### EXTRAIT DU TEXTE
§ §

Il est encore temps pour les médias démocratiques de dompter l’intelligence artificielle.

C’est à ce moment de l’histoire que l’intelligence artificielle déboula dans nos vies. Le «moment ChatGPT» fut un moment d’invention bref, brusque, passionnant et frénétique. Ce sont de nouveaux usages apparus en quelques semaines. C’est l’accélération de l’hyper-distribution des contenus et leur personnalisation ultime désormais à portée de main. C’est enfin la production facile d’images, de textes et de voix de synthèse d’une qualité jusque-là jamais atteinte. Reste à savoir pour quoi faire.

§ §

### CONTENU DES DONNÉES
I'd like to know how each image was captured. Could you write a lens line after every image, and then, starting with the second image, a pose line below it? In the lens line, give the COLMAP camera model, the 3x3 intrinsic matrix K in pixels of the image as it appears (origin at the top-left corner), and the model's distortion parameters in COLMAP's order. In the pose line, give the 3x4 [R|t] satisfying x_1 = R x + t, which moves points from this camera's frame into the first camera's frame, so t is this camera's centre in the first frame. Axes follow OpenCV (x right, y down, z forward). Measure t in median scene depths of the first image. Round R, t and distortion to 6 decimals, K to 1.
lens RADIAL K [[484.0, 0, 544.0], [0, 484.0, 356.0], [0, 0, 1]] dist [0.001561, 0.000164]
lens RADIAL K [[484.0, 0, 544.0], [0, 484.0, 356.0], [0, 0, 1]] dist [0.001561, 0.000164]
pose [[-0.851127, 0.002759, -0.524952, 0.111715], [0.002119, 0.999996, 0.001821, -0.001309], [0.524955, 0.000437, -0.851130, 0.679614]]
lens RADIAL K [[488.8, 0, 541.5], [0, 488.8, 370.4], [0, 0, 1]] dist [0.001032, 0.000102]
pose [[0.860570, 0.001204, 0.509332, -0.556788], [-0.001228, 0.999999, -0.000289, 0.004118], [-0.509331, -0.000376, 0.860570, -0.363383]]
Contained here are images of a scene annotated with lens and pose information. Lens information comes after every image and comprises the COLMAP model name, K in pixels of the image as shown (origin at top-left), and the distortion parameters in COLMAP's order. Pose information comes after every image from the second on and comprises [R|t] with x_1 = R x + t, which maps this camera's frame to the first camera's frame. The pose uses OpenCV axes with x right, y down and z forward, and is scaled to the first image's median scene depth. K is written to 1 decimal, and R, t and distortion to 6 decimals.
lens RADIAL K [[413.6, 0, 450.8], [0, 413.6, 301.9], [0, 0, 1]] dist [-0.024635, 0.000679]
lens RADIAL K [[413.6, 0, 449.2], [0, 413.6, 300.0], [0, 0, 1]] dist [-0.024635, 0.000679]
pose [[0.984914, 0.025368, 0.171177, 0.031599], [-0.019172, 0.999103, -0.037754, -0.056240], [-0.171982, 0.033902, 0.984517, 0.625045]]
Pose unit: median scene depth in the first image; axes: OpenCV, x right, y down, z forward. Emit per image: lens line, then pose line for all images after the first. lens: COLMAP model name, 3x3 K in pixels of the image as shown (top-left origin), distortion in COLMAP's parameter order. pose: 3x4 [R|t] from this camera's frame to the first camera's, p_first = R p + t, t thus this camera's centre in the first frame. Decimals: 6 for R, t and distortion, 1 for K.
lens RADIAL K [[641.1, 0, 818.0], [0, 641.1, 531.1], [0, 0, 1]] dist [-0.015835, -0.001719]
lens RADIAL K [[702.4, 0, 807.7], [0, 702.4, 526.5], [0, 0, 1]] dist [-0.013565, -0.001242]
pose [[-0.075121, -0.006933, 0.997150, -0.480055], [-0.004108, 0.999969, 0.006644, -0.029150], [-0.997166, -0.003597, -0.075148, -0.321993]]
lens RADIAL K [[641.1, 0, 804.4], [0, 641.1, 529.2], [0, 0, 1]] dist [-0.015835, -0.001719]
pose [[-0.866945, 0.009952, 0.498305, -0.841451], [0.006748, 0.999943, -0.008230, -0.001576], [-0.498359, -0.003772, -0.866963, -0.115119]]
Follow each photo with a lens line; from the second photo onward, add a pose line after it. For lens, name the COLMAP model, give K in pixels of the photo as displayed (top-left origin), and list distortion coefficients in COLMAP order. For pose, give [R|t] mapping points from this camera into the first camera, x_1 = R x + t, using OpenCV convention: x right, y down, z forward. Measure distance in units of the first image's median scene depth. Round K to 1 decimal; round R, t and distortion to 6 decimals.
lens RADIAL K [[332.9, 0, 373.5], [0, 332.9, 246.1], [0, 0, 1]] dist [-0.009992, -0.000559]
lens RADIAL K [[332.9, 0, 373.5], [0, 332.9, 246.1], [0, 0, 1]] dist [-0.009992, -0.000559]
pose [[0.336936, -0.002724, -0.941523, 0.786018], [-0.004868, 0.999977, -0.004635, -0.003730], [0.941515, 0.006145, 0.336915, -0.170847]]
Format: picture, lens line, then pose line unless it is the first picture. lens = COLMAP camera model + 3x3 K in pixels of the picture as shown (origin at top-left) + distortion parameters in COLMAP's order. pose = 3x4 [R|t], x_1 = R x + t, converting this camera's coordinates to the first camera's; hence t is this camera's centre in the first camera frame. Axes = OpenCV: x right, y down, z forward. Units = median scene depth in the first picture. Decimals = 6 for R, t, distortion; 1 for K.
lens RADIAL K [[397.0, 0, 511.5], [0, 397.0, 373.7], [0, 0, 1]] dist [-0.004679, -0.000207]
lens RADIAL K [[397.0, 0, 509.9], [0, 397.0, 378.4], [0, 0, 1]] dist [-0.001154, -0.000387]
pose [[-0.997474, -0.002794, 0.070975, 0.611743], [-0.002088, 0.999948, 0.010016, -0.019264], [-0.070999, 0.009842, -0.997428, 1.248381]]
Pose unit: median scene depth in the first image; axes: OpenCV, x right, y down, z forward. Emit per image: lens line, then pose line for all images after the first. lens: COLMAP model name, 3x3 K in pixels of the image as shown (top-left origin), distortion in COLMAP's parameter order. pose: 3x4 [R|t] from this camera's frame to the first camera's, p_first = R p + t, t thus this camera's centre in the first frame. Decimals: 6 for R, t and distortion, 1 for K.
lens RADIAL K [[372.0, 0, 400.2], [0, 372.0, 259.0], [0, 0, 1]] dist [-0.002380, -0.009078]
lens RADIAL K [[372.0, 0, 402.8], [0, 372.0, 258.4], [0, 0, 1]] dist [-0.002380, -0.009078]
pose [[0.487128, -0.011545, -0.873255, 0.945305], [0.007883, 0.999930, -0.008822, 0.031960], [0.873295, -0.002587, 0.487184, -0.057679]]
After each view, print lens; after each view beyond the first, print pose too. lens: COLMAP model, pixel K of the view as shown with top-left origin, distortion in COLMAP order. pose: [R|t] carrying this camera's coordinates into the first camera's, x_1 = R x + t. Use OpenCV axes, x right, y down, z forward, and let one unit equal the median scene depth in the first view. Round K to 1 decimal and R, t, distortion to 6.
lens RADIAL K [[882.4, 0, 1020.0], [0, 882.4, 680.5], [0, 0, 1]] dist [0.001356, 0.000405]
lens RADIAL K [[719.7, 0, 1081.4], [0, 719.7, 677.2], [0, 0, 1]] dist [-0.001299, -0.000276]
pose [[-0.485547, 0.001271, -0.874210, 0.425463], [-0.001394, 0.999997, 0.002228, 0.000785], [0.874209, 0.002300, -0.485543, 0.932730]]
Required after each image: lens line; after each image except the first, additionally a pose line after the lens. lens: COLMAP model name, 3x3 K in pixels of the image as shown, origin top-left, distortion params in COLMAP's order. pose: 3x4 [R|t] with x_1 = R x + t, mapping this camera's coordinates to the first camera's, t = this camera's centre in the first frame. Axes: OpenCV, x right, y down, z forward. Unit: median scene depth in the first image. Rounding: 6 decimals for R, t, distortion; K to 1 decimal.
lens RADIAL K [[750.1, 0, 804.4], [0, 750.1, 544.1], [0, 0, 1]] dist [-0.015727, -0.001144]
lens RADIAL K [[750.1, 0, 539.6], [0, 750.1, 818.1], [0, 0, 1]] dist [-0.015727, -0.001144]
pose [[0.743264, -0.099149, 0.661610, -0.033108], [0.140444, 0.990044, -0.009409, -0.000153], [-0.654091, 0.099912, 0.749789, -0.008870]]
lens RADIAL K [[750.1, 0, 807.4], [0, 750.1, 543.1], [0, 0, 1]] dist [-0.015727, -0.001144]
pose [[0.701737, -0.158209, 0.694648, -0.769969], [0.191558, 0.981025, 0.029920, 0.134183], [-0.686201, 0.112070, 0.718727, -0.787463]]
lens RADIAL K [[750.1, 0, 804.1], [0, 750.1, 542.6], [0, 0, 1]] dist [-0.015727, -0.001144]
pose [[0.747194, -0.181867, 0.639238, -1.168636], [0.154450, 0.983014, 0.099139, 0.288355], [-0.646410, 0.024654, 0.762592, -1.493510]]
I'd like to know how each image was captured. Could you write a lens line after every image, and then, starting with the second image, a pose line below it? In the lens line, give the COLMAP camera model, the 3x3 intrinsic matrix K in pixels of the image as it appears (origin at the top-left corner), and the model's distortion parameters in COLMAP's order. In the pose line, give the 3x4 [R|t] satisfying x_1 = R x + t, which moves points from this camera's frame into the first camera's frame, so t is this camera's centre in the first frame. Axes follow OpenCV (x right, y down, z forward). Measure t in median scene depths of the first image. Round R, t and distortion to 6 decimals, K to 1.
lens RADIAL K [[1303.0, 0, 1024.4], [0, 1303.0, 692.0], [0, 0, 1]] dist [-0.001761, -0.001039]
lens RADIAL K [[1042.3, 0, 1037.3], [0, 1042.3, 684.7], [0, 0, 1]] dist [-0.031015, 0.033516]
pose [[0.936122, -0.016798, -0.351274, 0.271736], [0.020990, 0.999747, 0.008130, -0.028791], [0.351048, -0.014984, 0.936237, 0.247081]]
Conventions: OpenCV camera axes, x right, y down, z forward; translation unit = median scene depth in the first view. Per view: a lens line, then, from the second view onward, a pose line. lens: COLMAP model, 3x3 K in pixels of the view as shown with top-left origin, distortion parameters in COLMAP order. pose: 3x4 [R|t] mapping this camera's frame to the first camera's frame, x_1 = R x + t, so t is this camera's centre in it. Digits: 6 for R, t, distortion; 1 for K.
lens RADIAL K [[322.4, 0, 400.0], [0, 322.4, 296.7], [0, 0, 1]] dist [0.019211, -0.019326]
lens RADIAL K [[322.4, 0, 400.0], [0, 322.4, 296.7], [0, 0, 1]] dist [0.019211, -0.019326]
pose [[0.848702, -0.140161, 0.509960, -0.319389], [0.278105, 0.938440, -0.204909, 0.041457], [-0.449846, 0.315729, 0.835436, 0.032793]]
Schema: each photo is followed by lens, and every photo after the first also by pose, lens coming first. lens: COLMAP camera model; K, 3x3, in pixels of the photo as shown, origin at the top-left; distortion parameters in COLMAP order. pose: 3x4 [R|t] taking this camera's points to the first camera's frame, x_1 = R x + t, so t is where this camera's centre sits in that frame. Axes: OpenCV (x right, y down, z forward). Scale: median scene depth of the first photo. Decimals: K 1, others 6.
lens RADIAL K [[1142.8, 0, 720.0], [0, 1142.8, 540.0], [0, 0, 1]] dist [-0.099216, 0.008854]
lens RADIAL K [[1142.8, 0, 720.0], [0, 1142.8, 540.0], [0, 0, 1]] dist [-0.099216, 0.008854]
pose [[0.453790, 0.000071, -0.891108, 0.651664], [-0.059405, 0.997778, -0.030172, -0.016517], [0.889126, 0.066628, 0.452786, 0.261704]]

§ §

### TRAVAIL À RÉALISER
1) Répondez aux questions suivantes d'après l'extrait sur l'intelligence artificielle.
(a) Selon la première phrase, à qui reste-t-il encore temps de dompter l'intelligence artificielle ?
(b) Par quels quatre adjectifs le « moment ChatGPT » est-il qualifié ?
(c) En combien de temps les nouveaux usages sont-ils apparus ?
2) Poursuivez l'extrait sur l'intelligence artificielle à partir de sa dernière phrase.

### RÉPONSES PAR TÂCHE
1)
(a) Aux médias démocratiques.
(b) Bref, brusque, passionnant et frénétique.
(c) En quelques semaines.

2)
Si le web et les réseaux sociaux furent le théâtre de guerres conventionnelles, la révélation au genre humain des intelligences artificielles génératives restera comme le «moment nucléaire» de l’information, celui de l’espoir et de l’effroi, tant l’IA est comme l’atome à la fois moteur de développement et arme de destruction massive de la démocratie. Elle s’offre aux producteurs d’information comme aux ingénieurs du chaos, entraînant une question dramatiquement simple, la seule qui vaille : qui veut gagner la course aux armements ? Ceux qui veulent défendre la démocratie ou ceux qui veulent la détruire ?

Le temps presse et les cavaliers de la désinformation progressent au grand galop. Il est encore temps pour les médias démocratiques de dompter l’IA. Il est urgent pour cela de bâtir tous ensemble une information souveraine. Cette souveraineté commence par l’acceptation de l’IA par les médias eux-mêmes. Tout va se jouer dans la capacité des journalistes à ouvrir grand leurs portes aux équipes tech et faire à celles-ci toute la place nécessaire pour que l’IA «augmente» les capacités des journalistes en matière d’investigation, d’entretien, d’animation du débat ou de valorisation de leurs archives.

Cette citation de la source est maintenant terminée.